Merangkai laba ikat pinggang batok kelapa

Limbah batok kelapa ternyata menyimpan banyak manfaat. Sampah tempurung itu bisa disulap menjadi aksesori seperti sabuk atau ikat pinggang. Kreasi produk ini bukan hanya dilirik oleh pasar lokal, tapi juga disukai oleh pasar ekspor karena ramah lingkungan. Tak heran, perajin sabuk batok kelapa ini bisa menangguk omzet ratusan juta rupiah.

Selain menjadi barang kerajinan, limbah batok kelapa juga bisa disulap menjadi ikat pinggang yang unik. Gesper ramah lingkungan ini banyak dibuat oleh perajin kreatif di Bali dan Yogyakarta.

Salah satunya, Abdul Aziz, pemilik Larizo Kerajinan Bali. Di bengkelnya, Abdul membuat ikat pinggang batok kelapa yang menjadi usaha turun temurun orang tuanya. Usaha ini telah menjadi mata pencaharian utama masyarakat Desa Pemuteran, Kecamatan Grokgat, Kabupaten Buleleng, Bali, tempat tinggal Abdul.

Padahal, pembuatan ikat pinggang batok kelapa ini cukup sulit. Batok kelapa yang keras, harus terlebih dulu diolah dalam beberapa tahap, sebelum dirangkai menjadi ikat pinggang. Abdul bilang, bahan baku batok kelapa tersebut dibelinya seharga Rp 400.000 per bak mobil pikap atau Rp 300 per kilogram.

Porsi kiloan menjadi pilihan beberapa perajin ikat pinggang ini jika membutuhkan batok kelapa dengan kriteria warna khusus seperti putih, cokelat natural atau hitam. "Jika membelinya dengan sistem borongan, yang didapat adalah batok kelapa campuran," jelasnya.

Setelah batok kelapa terkumpul, mulailah proses pemotongan batok kelapa tersebut hingga seukuran manik-manik atau kancing pakaian. Setelah itu baru dibentuk dan dirangkai menjadi ikat pinggang.

Rangkaian ikat pinggang ini kemudian diberi warna dengan pewarna tekstil. "Proses ini yang paling memakan waktu karena harus dijemur di bawah terik matahari hingga cat benar-benar kering," ucapnya. Selanjutnya, pada proses finishing, perajin akan menambahkan bahan lainnya, seperti tali sepatu atau benang elastis.

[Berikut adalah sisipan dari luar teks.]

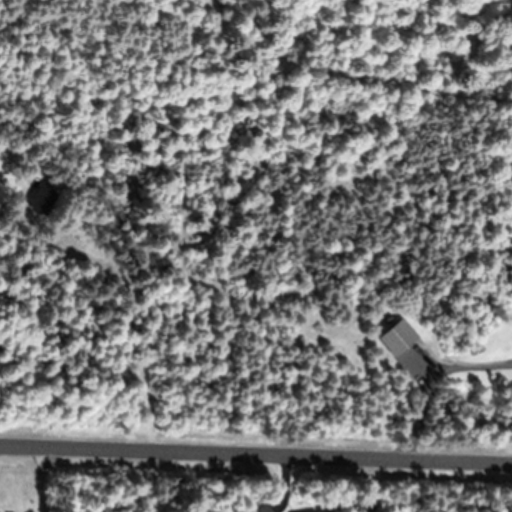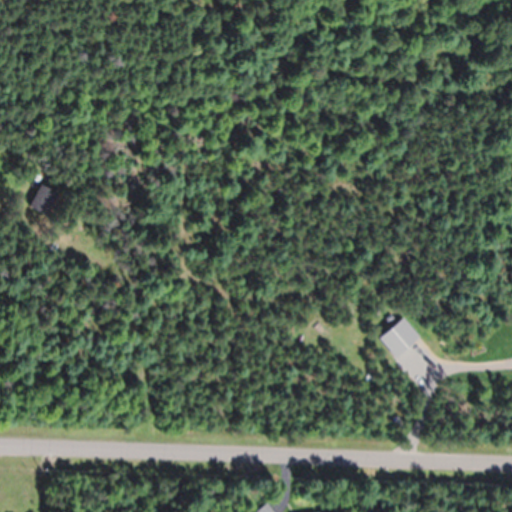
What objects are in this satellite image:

Abdul menjual gesper ini berkisar Rp 12.000 hingga Rp 20.000 per buah. Sebulan ia bisa menjual hingga 10.000 pieces, sehingga omzet usaha ini mencapai Rp 150 juta.

Selain dipasarkan di wilayah Bali, ikat pinggang batok kelapa ini juga dikirim ke Jawa, Sumatra dan Kalimantan. Abdul pun menawarkannya lewat internet supaya bisa menjangkau pasar yang luas.

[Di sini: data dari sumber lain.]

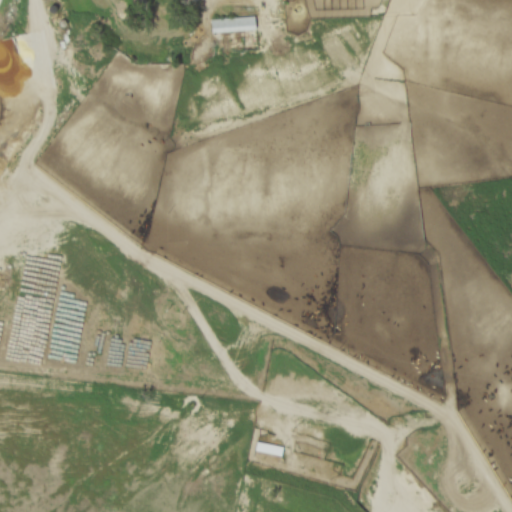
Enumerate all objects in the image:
building: (231, 24)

Berbeda dengan Abdul, Kulonuwun Handicraft justru langsung membidik pasar ekspor sebagai pasar sabuk batok kelapa produksinya. Maklum, menurut Ibnu Sukoco, Manajer Produksi Kulonuwun Handicraft, ide pembuatan ikat pinggang ini berasal dari banyaknya permintaan klien mereka di luar negeri.

Karena itu, mereka lebih fokus menggarap pasar ekspor. "Namun, belakangan, kami juga menjual sejumlah ikat pinggang ini untuk pasar lokal," kata Ibnu.

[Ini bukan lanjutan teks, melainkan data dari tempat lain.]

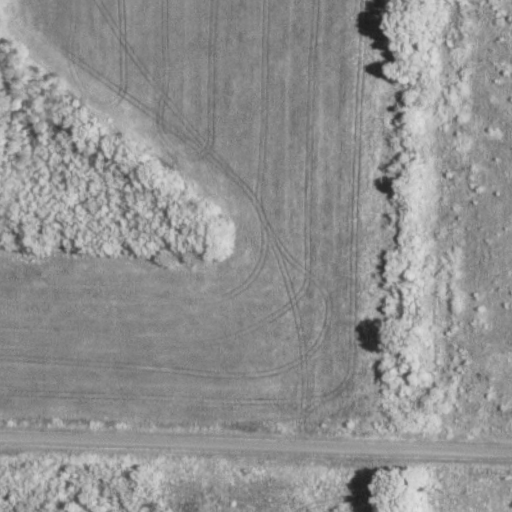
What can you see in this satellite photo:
road: (256, 443)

Kendati cukup agresif memasarkan ke pasar lokal, pihaknya baru mampu menjual sebanyak 200 pieces saja ke wilayah sekitar Jawa dan Bali. Padahal setiap bulan kami biasa mengirim produk ini hingga 1.000 pieces untuk di ekspor ke beberapa negara seperti Singapura, Malaysia, dan lainnya," ujarnya.

Dengan harga jual Rp 30.000 per pieces, pihaknya pun bisa mengantongi omzet hingga Rp 36 juta per bulan. Meski begitu, Ibnu bilang, pihaknya masih terganjal oleh pengembangan desain sabuk. "Karena perajin kami bukanlah desainer fesyen yang paham untuk membuat model ikat pinggang yang laris di pasaran sebagai aksesori," ungkapnya.

Kendati demikian, ia mengaku optimis bahwa prospek produk ini masih sangat bagus. Khususnya di pasar ekspor, karena konsumen sangat senang dengan produk ramah lingkungan. "Kesadaran akan produk ramah lingkungan masih belum maksimal dipraktikkan oleh masyarakat Indonesia," jelas Ibnu. Pada usaha pembuatan gesper ini, perusahaannya bisa memperoleh margin keuntungan mencapai 20%-30%.